命がアメリカに行くための荷物をまとめた。颯の所から持ってきた物は一つのリュックに全部収まってしまった。

「これでいいよ。」

「僕が買いたいんだよ。行こう?」

下着やシャツ、それに私服が本当に少ない。ジーンズが1本とシャツが数枚、それにトレーナーが2枚にパーカーが1枚。決して新しいものでもない。

「普段?雨降ったりして足りなくならないの?」

「…平気だよ。毎日、洗濯するし……。下着とか靴下とかシャツって割と乾くじゃん。」

…それにしても……。

と言いたかったが優羽は止めた。

…颯が帰ってくる前に冷めちゃうんだよ。僕には早く沸かして入れって言うし……。

颯のために風呂場を改築してあげたいから…と命の事だ。自分の事を後回しにして節約していたんだろう。

颯が好きで、颯ためにきっと日々一生懸命暮らしてきたんだ。

…僕と同じ……少しでもこっちを向いていてもらうために……。

健気な命に自分を重ね、抱きしめてやりたくなる。

「ね?行こう。お兄ちゃんらしいことさせて。」

と、優羽に促されて命は渋々出かけてきた。

「ほら、混んでる…( ˘・з・)」

「なんだよ?若者の街だろ?」

「ゆーちゃん…オッサン(´∀`)」

「そーだよ。どーせオッサンだよ。」

それにしては綺麗なオッサンだと命が笑った。日曜の「若者の街」は人でいっぱいだ。たぶん、殆どは地方から出てきた観光者だろう。

流行りのビルの流行りの店に二人で入る。

店員がすぐに寄ってきた。

「…君?モデル?」

「違います…。」

命の顔がうんざりした。

「今日はなに?アウター?インナー?」

命の今日の格好はジーンズに白シャツだ。手には学校にも着ていくカーディガンを持っている。ジロジロと命を値踏みするように見た店員が

「カッコイイのに地味だね…」

と、侮蔑の笑いを浮かべる。

「…ゆーちゃん!行こっ。」

「え?なっ、なに?」

優羽の手を引っ張って店を出る。ついでにビルも出て混雑する街に出た。

「ねえ。ねぇ。君?どこか事務所入ってるの?」

不意に目の前に名刺が出て来る。

「わっ、こっちのおねぇさんは君のおねぇさん?」

スーツの男が馴れ馴れしく話しかけてきた。

「僕のお兄さんっ!」

命が怒鳴って、また、優羽を引っ張ってその場を離れた。

「…命……目立つんだね。」

「そりゃ目立つよ。金髪だもん。」

「ごめん。知らなかった。」

「…いいよ。さっさと買い物して帰ろ。」

命に引っ張られて、1番オーソドックスなU❌❌QLOに入った。


2人とも両手に袋がいっぱいだ。

「こんなに、ほんとにありがと。」

「車で来たら良かったね。命、カッコよくて着たら全部買いたくなるよ。」

昨夜、買い物に行くと行ったら遠矢が

…物で心が埋まるわけじゃないけど、欲しい物あったら買ってやればいい。少しでも気が晴れるといいな。

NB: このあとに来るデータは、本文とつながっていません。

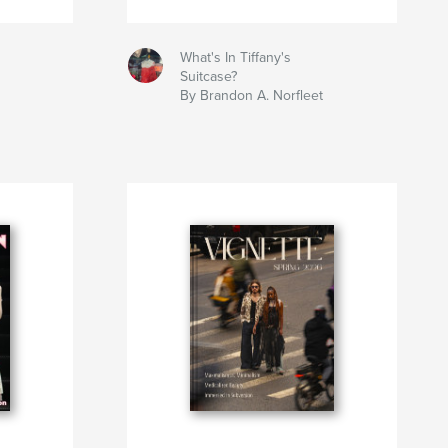
What's In Tiffany's
Suitcase?
By Brandon A. Norfleet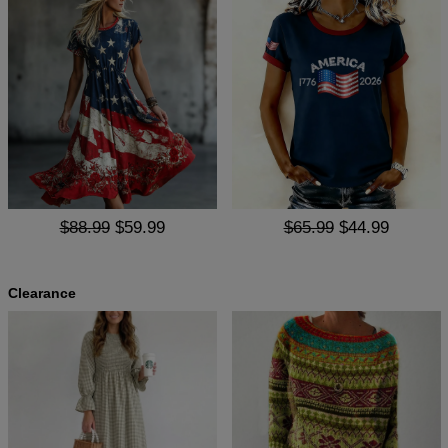
$88.99
$59.99
$65.99
$44.99
Clearance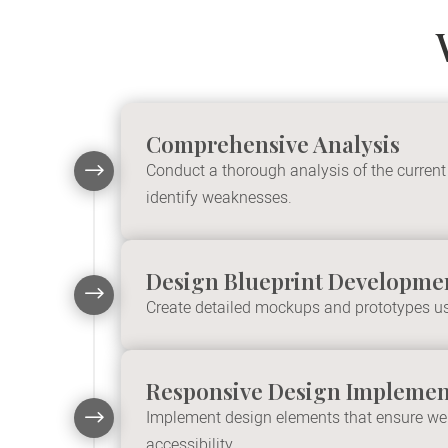
Comprehensive Analysis
$
Conduct a thorough analysis of the current
identify weaknesses.
Design Blueprint Developme
$
Create detailed mockups and prototypes us
Responsive Design Implemen
$
Implement design elements that ensure webs
accessibility.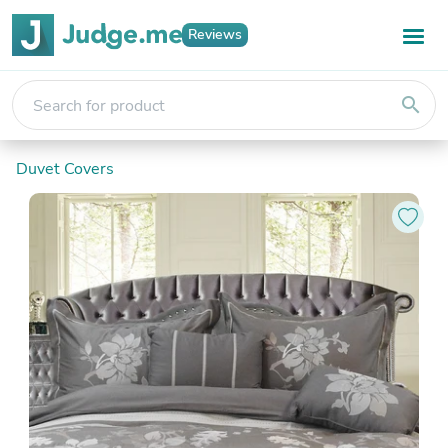
Reviews
search
Duvet Covers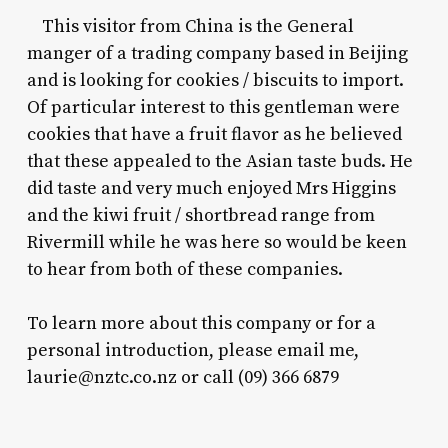
This visitor from China is the General
manger of a trading company based in Beijing
and is looking for cookies / biscuits to import.
Of particular interest to this gentleman were
cookies that have a fruit flavor as he believed
that these appealed to the Asian taste buds. He
did taste and very much enjoyed Mrs Higgins
and the kiwi fruit / shortbread range from
Rivermill while he was here so would be keen
to hear from both of these companies.
To learn more about this company or for a
personal introduction, please email me,
laurie@nztc.co.nz
or call (09) 366 6879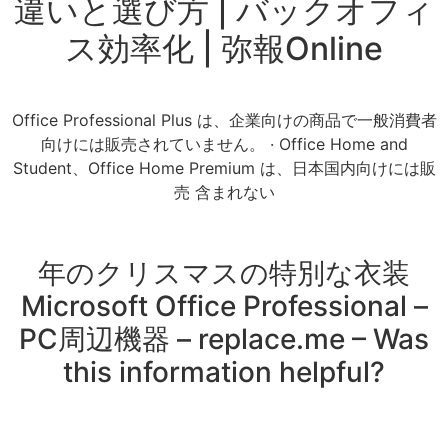
違いと選び方 | バックオフィ
ス効率化 | 弥報Online
Office Professional Plus は、企業向けの商品で一般消費者
向けには販売されていません。 · Office Home and
Student、Office Home Premium は、日本国内向けには販
売 含まれない
年のクリスマスの特別な衣装
Microsoft Office Professional –
PC周辺機器 – replace.me – Was
this information helpful?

と優羽に預けているカードで払えばいいと言ってくれた。命もちょっと楽しそうに見えたせいでちょっと買い過ぎたと優羽も思った。

「お腹減っちゃったね。」

「うん。」

「なんか食べて帰ろう。」

「そこは僕が奢るよ。」

「えっ。ほんと?」

「うん。先生(遠矢)と行くような場所のはちょっとダメだけど…。」

「(*´ー`*)ふふ。そんなの僕だって無理だよ。じゃ、うどん!うどん食べて帰ろう。」

二人で地下にあるうどん屋に入ろうと混雑した道を離れる。駅に向かう雑居ビルの地下にあるうどん屋に命が先に地下へ降りる幅の狭い階段を降りる。

優羽も続いた。

「わっ!」

「えっ?」

優羽の悲鳴に命が振り返る。優羽が持っていた荷物が先に下へ落ちた。

「あぶなっ!」

命も荷物を放してバランスの崩れた優羽の体を支えた。

「大丈夫?」

優羽が素早く荷物を放して手すりに掴まったために大事にはならなかった。

「…滑ったの?」

命に掴まった方の優羽の手が震えている。

「ゆーちゃん?」

命が優羽の顔を覗き込むと

「…両手で押された。」

と言った優羽の声が震えている。

「え?押された?」

命の薄茶色の瞳が揺れる。荷物の落ちる音を聞いてうどん屋の店員が出てきた。